L’intento di Izzy viene però viziato dal principio, poiché incontra Nick Talman (Adam Brody). Nick è un giovane diligente che lavora per una compagnia di investimenti, Valencia, a cui la giovane si è rivolge; ha una solida morale che ha sviluppato in risposta alla dubbia condotta del padre, un banchiere corrotto che manda avanti traffici di denaro paralleli. Quando quest’ultimo gli chiede di sbarazzarsi di due milioni di dollari rubati, Nick per amore finisce con riciclarli e farli sparire proprio usandoli per fondare la startup GenCoin.
Nel primo episodio si profilano tutte le storyline dei personaggi principali, che finiscono inevitabilmente per intersecarsi fra di loro. A questo proposito abbiamo Phil Rask, il disilluso agente dell’FBI interpretato da Martin Freeman, il cui accento americano non esattamente naturale lo porta ben lontano dal personaggio di John Watson di Sherlock, o Lester Nygaard di Fargo. Stavolta interpreta un agente federale arrabbiato ma soprattutto corrotto, che dall’alto della sua posizione tiene in pugno il padre di Nick Talman per una quota del denaro sporco.
Infine incontriamo Ronald Dacey (Edi Gathegi), esponente del traffico di droga nei sobborghi di Miami, che scopriremo avere un particolare legame con un personaggio.
Poste tutte queste premesse, abbiamo già chiara la piega che prenderà questa Serie Tv dopo il primo episodio; dopotutto il suo dichiarato intento è quello di essere un crime che demistifichi il mondo delle startup e ne esplori gli illeciti retroscena.
È subito palese che la GenCoin, da pura valuta digitale che servirebbe nobili scopi, diventerà un mezzo per lavare denaro e alimentare e gestire anonimamente mercati illegali, quale quello della droga, e la sua rete sarà di sicuro interesse di molti soggetti non intenzionati a servire la legge.
Una menzione d’onore va alla ragazza di Nick, sapientemente utilizzata come espediente per offrirci un efficace “spiegone” sulla storia della moneta digitale, ché, devo essere sincera, inizialmente non mi raccapezzavo più di tanto. La sua domanda, che più o meno recitava sulla falsa riga di “ma quindi, in parole povere, che è ‘sta valuta digitale?” è servita a noi profani della finanza a non proseguire con la visione fingendo di aver capito qualcosa.
In sostanza l’inizio di questa serie getta le basi di una serie d’azione e criminalità, in cui vari mondi e realtà apparentemente lontane si scontrano e si intersecano al di sotto della legge.

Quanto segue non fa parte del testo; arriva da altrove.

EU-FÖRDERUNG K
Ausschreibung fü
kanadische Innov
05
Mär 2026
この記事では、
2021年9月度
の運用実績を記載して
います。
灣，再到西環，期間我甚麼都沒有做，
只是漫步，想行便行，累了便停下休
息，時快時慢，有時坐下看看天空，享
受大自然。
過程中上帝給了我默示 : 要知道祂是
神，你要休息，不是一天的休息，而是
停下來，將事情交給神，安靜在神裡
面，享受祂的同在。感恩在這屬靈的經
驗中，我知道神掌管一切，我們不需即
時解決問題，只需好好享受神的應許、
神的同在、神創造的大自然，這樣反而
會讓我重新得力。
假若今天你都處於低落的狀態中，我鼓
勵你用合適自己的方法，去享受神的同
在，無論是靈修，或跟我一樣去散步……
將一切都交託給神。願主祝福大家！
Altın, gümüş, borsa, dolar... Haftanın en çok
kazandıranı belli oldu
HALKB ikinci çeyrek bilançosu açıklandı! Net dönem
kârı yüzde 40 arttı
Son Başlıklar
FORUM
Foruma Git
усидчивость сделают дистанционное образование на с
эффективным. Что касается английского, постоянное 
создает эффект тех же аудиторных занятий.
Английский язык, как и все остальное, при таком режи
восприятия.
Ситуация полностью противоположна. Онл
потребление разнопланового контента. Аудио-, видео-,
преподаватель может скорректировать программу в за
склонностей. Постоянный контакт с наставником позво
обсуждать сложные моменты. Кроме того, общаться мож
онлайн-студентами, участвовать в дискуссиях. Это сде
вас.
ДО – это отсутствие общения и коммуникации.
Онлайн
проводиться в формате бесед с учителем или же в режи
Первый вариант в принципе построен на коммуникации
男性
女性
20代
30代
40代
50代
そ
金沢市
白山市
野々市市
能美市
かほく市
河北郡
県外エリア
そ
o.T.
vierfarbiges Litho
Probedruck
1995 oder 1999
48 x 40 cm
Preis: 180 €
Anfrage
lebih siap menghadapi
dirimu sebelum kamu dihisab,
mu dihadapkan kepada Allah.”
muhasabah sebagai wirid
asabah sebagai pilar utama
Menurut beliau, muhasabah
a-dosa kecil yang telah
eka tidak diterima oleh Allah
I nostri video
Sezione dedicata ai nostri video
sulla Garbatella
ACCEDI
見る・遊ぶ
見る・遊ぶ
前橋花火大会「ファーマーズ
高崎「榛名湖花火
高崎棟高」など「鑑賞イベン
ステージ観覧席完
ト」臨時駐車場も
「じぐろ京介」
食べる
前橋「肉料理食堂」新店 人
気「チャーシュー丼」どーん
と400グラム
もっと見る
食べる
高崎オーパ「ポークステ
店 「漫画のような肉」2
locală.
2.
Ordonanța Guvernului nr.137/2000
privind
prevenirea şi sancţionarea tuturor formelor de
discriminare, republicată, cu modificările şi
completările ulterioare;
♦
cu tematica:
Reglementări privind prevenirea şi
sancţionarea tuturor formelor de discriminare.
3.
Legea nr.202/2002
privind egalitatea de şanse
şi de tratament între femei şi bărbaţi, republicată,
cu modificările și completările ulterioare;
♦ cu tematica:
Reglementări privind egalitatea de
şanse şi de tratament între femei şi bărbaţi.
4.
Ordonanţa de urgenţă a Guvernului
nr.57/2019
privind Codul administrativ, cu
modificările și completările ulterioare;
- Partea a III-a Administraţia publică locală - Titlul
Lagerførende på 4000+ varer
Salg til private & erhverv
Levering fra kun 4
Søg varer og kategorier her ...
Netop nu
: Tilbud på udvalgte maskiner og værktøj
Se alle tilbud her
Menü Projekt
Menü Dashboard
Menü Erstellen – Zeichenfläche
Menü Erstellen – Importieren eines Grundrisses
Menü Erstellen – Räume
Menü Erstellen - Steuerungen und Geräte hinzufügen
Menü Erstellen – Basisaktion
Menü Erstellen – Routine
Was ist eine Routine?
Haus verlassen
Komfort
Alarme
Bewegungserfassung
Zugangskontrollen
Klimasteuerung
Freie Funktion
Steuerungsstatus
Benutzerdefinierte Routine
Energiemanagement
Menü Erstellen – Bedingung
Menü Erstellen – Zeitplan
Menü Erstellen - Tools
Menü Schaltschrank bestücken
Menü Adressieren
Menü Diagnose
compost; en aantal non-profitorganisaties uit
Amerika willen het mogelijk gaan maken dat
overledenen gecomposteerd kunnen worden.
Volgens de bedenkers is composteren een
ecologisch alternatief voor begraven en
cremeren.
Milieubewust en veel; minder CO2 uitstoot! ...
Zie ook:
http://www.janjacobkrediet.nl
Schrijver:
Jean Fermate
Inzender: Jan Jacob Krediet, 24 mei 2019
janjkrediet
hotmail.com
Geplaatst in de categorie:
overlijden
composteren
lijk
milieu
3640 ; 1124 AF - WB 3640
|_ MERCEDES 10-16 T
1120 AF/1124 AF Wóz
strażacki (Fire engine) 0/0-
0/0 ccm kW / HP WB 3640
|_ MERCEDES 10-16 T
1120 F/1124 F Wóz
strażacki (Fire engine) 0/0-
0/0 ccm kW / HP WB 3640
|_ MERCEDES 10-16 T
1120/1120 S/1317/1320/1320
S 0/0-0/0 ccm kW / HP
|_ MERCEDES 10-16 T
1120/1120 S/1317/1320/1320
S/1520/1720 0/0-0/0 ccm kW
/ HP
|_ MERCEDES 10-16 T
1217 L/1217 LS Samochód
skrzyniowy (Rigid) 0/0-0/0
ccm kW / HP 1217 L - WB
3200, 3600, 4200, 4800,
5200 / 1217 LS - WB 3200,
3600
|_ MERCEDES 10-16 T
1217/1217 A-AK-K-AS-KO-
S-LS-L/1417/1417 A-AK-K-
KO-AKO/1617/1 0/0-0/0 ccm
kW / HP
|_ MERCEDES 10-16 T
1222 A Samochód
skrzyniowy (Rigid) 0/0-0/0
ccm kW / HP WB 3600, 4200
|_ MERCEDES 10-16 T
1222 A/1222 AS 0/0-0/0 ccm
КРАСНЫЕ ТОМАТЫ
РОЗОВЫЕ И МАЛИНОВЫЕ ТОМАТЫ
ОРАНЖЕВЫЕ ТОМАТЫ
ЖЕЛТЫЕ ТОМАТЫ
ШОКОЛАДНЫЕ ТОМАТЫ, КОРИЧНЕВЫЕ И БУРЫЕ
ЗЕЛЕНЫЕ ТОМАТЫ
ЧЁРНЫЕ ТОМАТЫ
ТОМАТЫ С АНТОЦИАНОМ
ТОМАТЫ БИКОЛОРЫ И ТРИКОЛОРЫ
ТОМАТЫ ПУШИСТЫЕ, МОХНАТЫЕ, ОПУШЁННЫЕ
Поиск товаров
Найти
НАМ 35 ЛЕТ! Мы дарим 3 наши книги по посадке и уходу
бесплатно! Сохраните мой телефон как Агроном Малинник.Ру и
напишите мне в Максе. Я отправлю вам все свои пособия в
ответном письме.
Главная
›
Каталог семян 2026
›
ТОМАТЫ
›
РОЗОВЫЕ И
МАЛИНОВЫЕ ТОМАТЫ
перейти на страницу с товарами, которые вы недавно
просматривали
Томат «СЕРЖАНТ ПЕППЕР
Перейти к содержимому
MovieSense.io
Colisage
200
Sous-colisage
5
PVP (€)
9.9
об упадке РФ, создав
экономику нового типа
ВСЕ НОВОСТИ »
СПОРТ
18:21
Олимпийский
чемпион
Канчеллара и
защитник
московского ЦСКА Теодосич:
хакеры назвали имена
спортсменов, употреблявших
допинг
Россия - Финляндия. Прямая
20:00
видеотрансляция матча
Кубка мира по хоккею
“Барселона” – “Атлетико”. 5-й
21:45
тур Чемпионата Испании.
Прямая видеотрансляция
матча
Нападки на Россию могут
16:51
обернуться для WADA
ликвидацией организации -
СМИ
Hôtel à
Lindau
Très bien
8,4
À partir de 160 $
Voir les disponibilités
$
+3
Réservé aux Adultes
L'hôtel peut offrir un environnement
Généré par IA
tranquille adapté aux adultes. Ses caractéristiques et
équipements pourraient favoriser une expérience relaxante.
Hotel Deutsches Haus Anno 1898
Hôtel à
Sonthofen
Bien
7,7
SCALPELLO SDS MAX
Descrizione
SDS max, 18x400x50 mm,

Il primo è un episodio un po’ povero di contenuto ed azione, ma solo di azione, perché la critica straniera ha denunciato un eccesso di scene di sesso, di cui tre concentrate nei primi venti minuti di cinquanta. Noi non ci pronunciamo in merito, ad ognuno il suo, in fondo.
In effetti, le doverose introduzioni che ha dovuto sbrigare il primo episodio fanno sì che l’inizio sia tutt’altro che esplosivo, ma anzi, piuttosto lento e non particolarmente intrigante.
La sensazione finale è che StartUp possa svilupparsi in maniera coinvolgente, sconvolgente ed innovativa, sfruttando appunto i suoi presupposti in maniera ottimale, o rivelarsi un banale poliziesco come tanti altri, e perciò non aggiungere nulla al genere.
Un ultimo appunto doveroso è sul personaggio di Martin Freeman, Phil Rask: la sensazione che scaturisce dal pilot è che si tratti di una sorta di “pistolero solitario”. La sua funzione all’interno delle dinamiche instauratesi non è assolutamente chiara, e sembra non incastrarvisi. Non si capisce se possa diventare l’antagonista, o una semplice pedina nella rete Gencoin, ma per questo c’è margine negli episodi successivi.
Nessuna certezza e ancora pochi elementi in nostro possesso non ci permettono di affibbiare un giudizio netto a StartUp, ma il tempo per ingranare la giusta marcia stringe, soprattutto per una Serie Tv di questo genere.